I rowed out to the little craft in the offing, and found in the diminutive cabin eight FIRST-CLASS NEGRO passengers, while in the vessel's hold, reclining upon the cargo, were four white men who were voyaging SECOND class. The cordage of the little craft was rotten, and the sails nearly worn out, yet all these people were cheerful, and willing to put to sea as soon as the young skipper would dare to venture out upon the Gulf.
The gale finally exhausted itself. On the 24th we rowed along the southern wooded shore of Choctawhatchee Bay, towards its eastern end. The sound is put down on our charts as Santa Rosa Bay, though the people know it only by its Indian name. It is nearly thirty miles long, and has. an average width of five miles. Its shores are covered by a wilderness, and the settlements are few and far between. As we had not left Captain Len's landing until afternoon, we made only ten miles that night, and camped, supper-less, on "Twelve Mile Point," but making an early start the next morning, we reached at noon the eastern shore of the bay near the log cabin of the man of murderous deeds, to whom we were to look for assistance in the transportation of our boats across the wilderness to the next inland watercourse.
A tall man, with a most sinister countenance, but rather better dressed than the average backwoodsman, soon made his way to our boats. I plainly stated my object in calling upon him, and expressed a wish that he would not be severe in his charges, as in that case I should return to Captain Len's landing, put to sea, and follow the coast instead of the interior waters to the inlet of St. Andrew's Bay. He agreed to make the portage for ten dollars, stating that the distance was about fourteen miles; and we in our turn promised to be ready to attend to the loading of the boats the next morning.
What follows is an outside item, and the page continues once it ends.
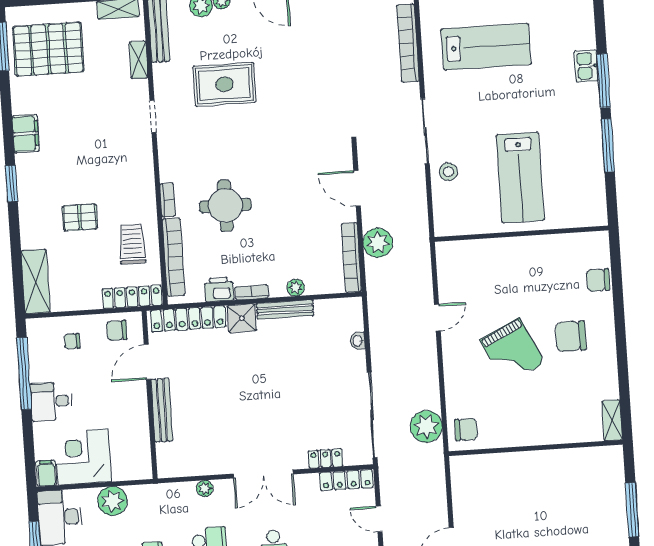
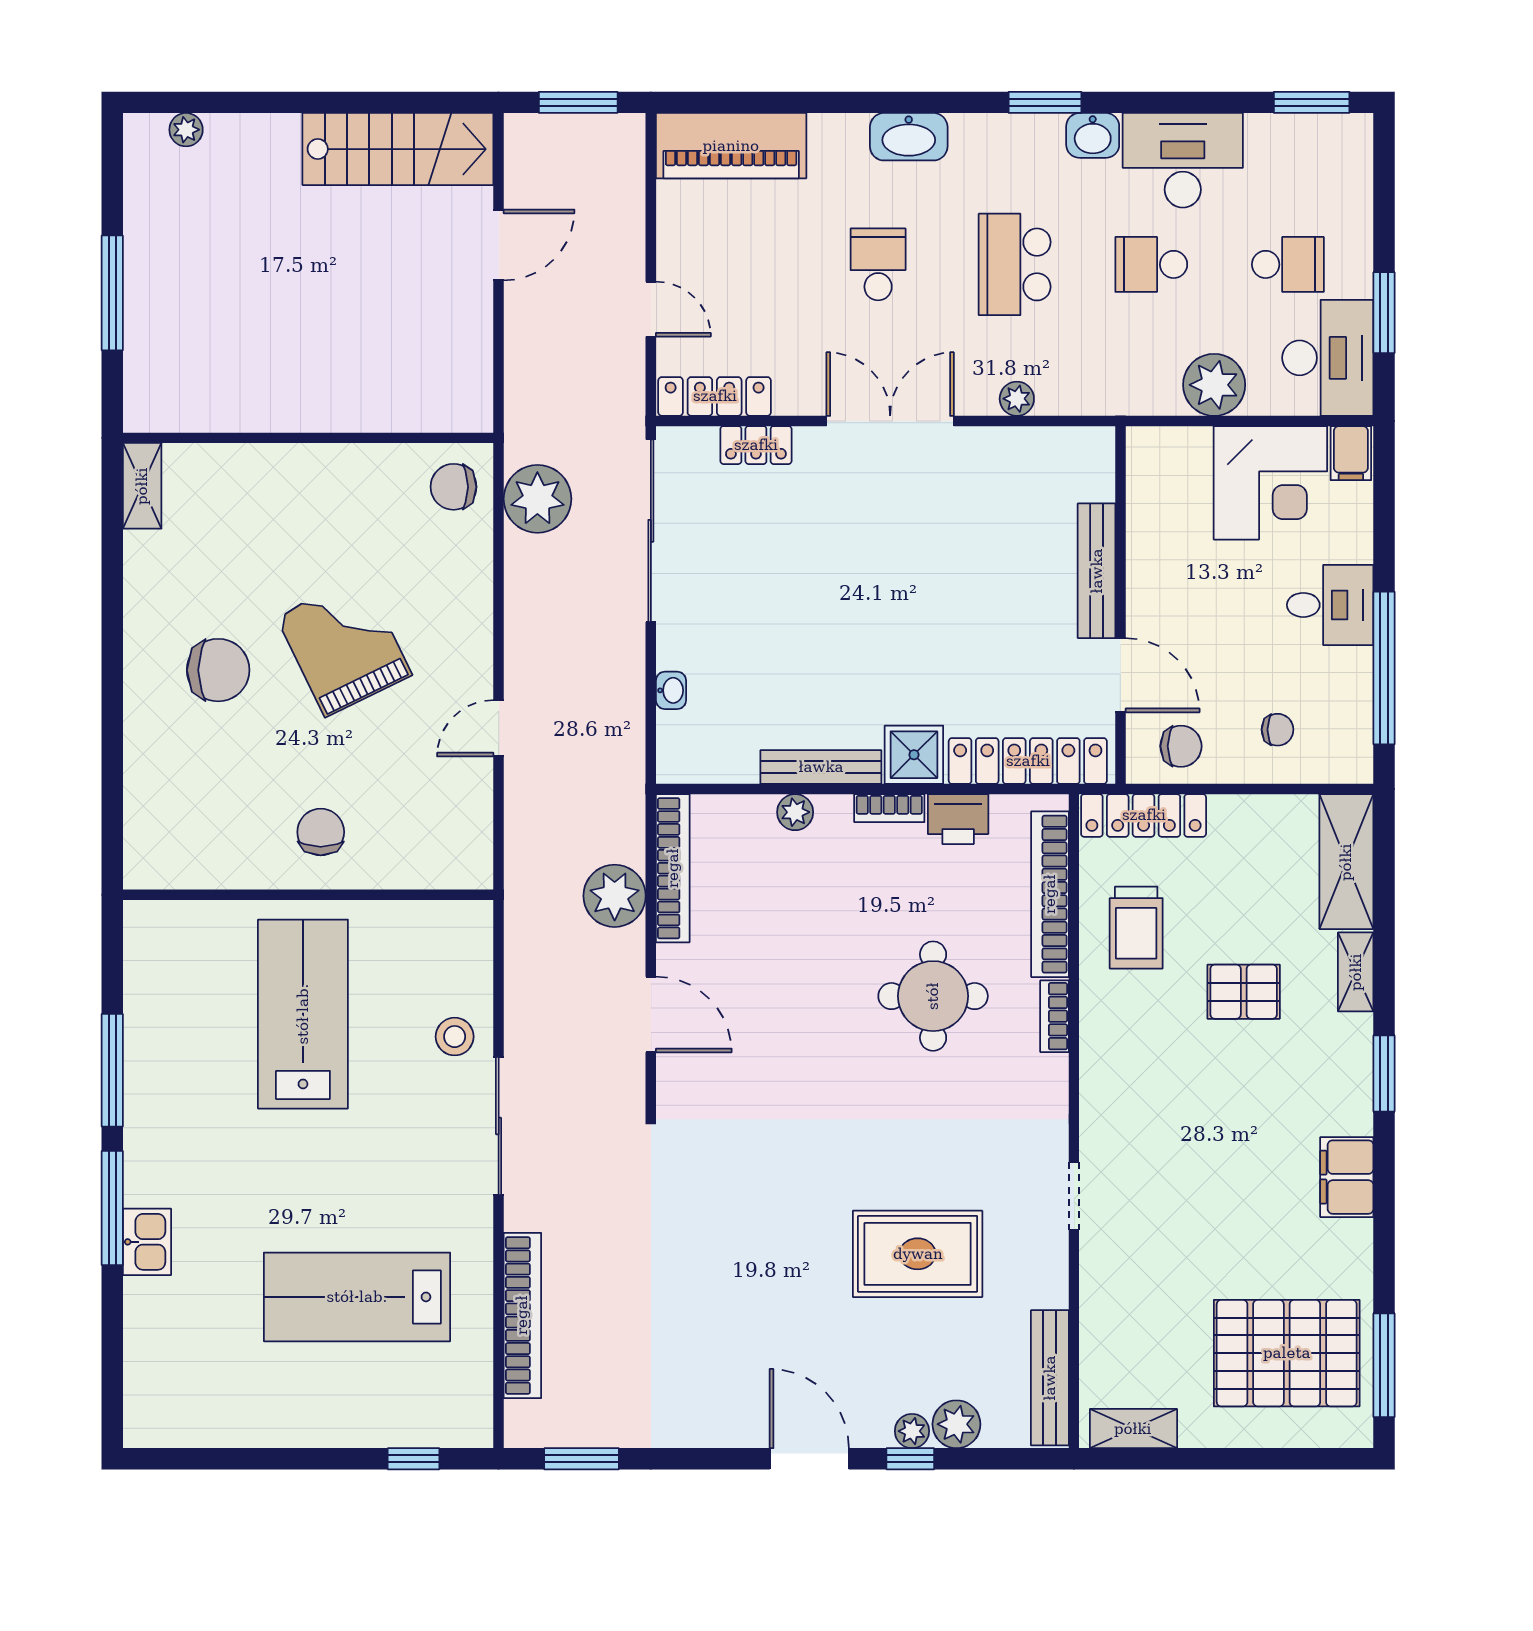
shelving: (139, 60) -> (1356, 972), moved
chair: (598, 280) -> (321, 832), moved, turned -90
door: (147, 362) -> (1120, 675), hinge flipped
As we walked about the plantation, its owner became quite communicative, even pointing out the spot where his wife's nephew had been shot dead, leaving him heir to five hundred head of cattle. He spoke of his differences with his neighbors, and assured us that nothing but lynch law would "go down" in their wild region, where, he said, no law existed. He had been a physician in his native state of Mississippi, but there were so many widows and orphans who could not pay his fees that he gave up his profession, and came to the Gulf coast of Florida, where he met a widow, who owned, with her nephew, one thousand head of cattle, which roamed through the savanna bottoms of the coast, requiring no care except an occasional salting. Having married the innocent woman, his first victim, he then, according to the testimony of his neighbors, hired a man to shoot his nephew, and had so become the sole owner of the whole herd of cattle, which roamed over thirty square miles of territory.